When you type docker images
you get a list of docker images on your system. The image itself is basically a tar file with a content hash. It’s cryptographically guaranteed (like git) to be the content you want because of this hash. You have a local image store because it’s much faster to load content locally than over the internet. So, in this way, docker images are a cache like any other cache.
$ docker images
REPOSITORY TAG IMAGE ID CREATED SIZE
<none> <none> 77af4d6b9913 19 hours ago 1.089 GB
postgres latest 746b819f315e 4 days ago 213.4 MB
Cache Invalidation is Hard
What’s the hardest problem with caching? Expiration! So knowing when to “expire” a docker image must be pretty tricky. Spoiler: it is. First, let’s talk about why we’d want to expire or even manage our docker images to begin with.
Docker has this image store but in the beginning they didn’t have a clear procedure for what you were supposed to do when you accumulate more and more images. You either fill your physical disk on Linux or fill a virtual disk on Mac/Windows and then docker stops working. There are countless threads about the qcow
file but there was never any guidance as to what people were supposed to do to manage the images.
Spotify created a helper script called docker-gc
to help manage this problem. It’s been archived in favor of docker system prune
but this is not a complete solution. Removing images is like expiring the cache, the tricky part is knowing when to do so.
When you are building images, docker will print out intermediate steps as SHAs that you can enter and debug. When you tag a SHA hash, you are tagging a <none>
. If you docker system prune
then you could throw away data you care about and image prune
is not much better. More so, you are blowing away your cache so builds will take longer. Spotify’s docker-gc let you specify images you want to keep which is useful for the previous examples when you are making images.
Sometimes, people suggest cron’ing the prune so the disk never fills up. If I cron docker system prune
I’ll lose data (or at least cache hits) every day and might not know why. And it’s still not solving expiring the cache. Eventually your disk could fill up with tagged images and system prune
will not have saved you. Your image store is a cache and you can’t tell if it’s out of date or full of unused things. What’s worse is, given no running containers these prune commands will basically empty your image store. So what’s the point of the image store?
You could devise a way to filter docker images using Go templates but this is far too advanced for the use case Docker is aiming for.
My Suggestions
I don’t have a list of quick fixes for the difficult problem of cache invalidation. However, in a perfect world:
- Docker would run on all OS’s natively so the disk usage would be more obvious.
- Keep using docker-gc and ignore their advice.

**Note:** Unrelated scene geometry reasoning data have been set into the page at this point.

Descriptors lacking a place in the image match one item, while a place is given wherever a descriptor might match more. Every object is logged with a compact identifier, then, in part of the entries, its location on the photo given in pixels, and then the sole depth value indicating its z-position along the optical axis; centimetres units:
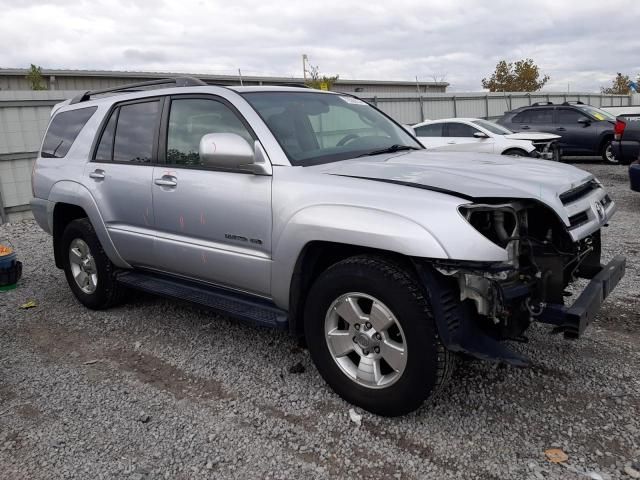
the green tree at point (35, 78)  1997
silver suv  266
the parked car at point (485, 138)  1123
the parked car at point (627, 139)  961
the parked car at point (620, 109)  1589
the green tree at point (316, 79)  2307
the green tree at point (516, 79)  3988
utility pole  2374
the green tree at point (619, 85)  4989
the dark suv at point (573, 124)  1377
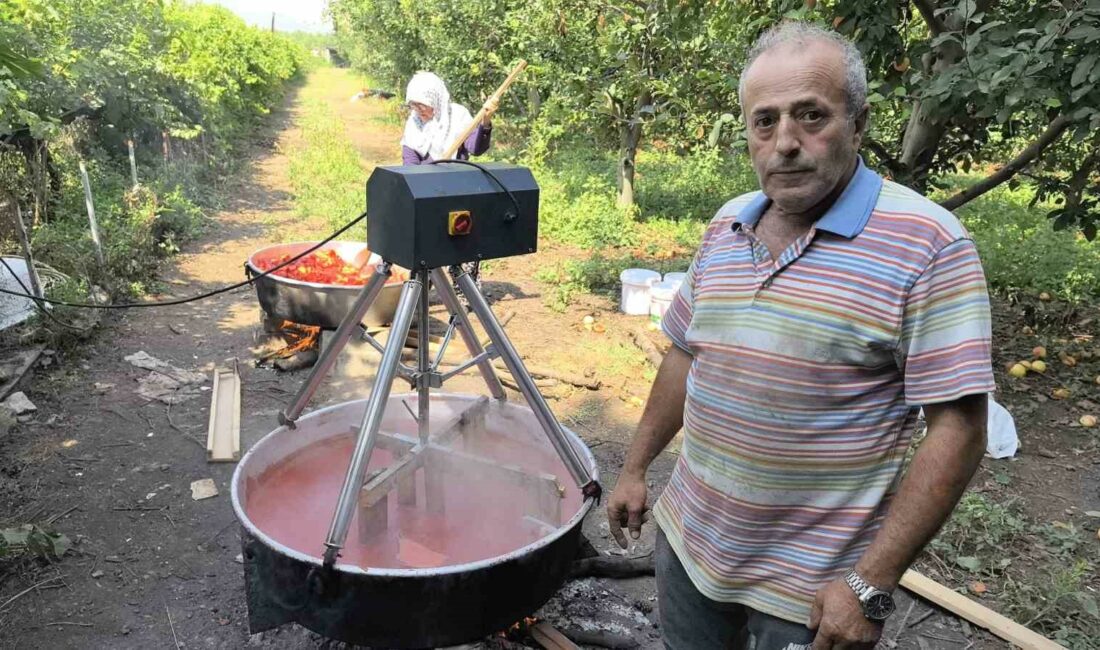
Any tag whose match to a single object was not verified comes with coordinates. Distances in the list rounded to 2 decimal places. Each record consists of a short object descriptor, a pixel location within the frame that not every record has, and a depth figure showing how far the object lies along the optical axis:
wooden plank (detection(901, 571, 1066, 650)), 2.74
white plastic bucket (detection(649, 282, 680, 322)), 5.87
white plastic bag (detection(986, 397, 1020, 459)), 4.09
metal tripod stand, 2.17
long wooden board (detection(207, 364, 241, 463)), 4.00
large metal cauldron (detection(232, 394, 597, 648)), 2.13
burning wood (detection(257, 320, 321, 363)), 5.16
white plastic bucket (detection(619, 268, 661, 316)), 6.27
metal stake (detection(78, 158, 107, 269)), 5.80
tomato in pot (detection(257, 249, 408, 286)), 5.17
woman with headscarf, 5.52
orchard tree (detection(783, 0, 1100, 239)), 2.96
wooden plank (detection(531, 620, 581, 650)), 2.63
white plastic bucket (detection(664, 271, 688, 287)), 5.93
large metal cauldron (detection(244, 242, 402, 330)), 4.76
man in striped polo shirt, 1.28
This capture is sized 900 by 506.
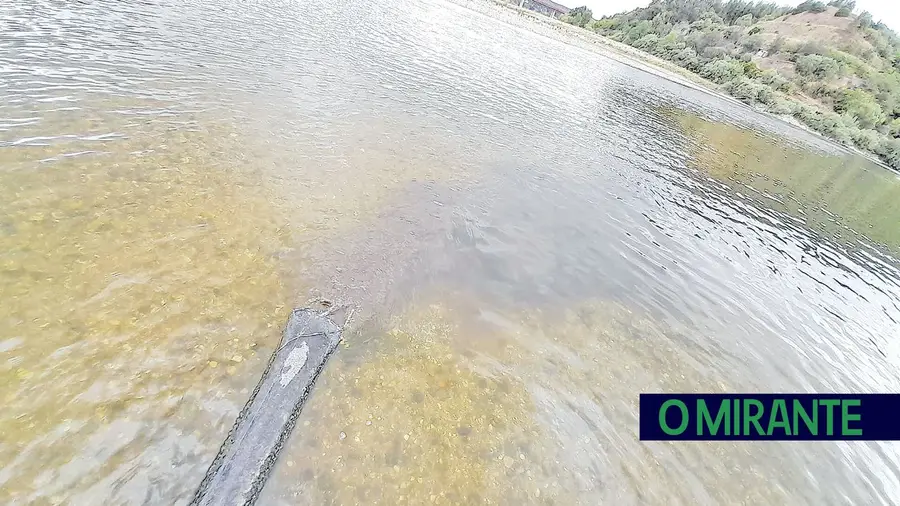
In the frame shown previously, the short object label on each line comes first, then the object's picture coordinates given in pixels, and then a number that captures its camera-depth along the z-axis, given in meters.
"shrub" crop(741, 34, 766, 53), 75.50
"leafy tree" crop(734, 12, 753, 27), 94.47
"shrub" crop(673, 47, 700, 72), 68.75
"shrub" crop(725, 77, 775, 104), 54.41
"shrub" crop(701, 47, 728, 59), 72.15
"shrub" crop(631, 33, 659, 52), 81.69
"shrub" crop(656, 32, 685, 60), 75.31
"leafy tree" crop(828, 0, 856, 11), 95.01
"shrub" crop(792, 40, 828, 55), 70.81
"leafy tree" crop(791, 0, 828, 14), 95.94
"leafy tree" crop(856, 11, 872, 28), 87.25
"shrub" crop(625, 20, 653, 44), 89.04
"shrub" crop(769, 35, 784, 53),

- Write an updater that works like
apt
where it tells you that your images are old. This isn’t easy but this is event-driven and not time-driven. Event-driven caches are more precise. - Write an alternate utility that works like docker-gc using Go templates to tag and manage images.
- Docker would provide tooling or some advice as to what to do when people use their product enough to fill their disk.
- Run a local caching server to mitigate internet pulls? You’re still building all the time and losing partial images if you are cron’ing or running prune.
- Do the typical cache shrug thing of using time as when to expire.
docker system prune -af --filter "until=$((30*24))h"
You’ll lose cache hits and lose data, just delayed. At least you’ll eventually get new images oflatest
I guess.
I hope this post explains a bit of what’s really going on and why this is so tricky. The docker image store is a cache.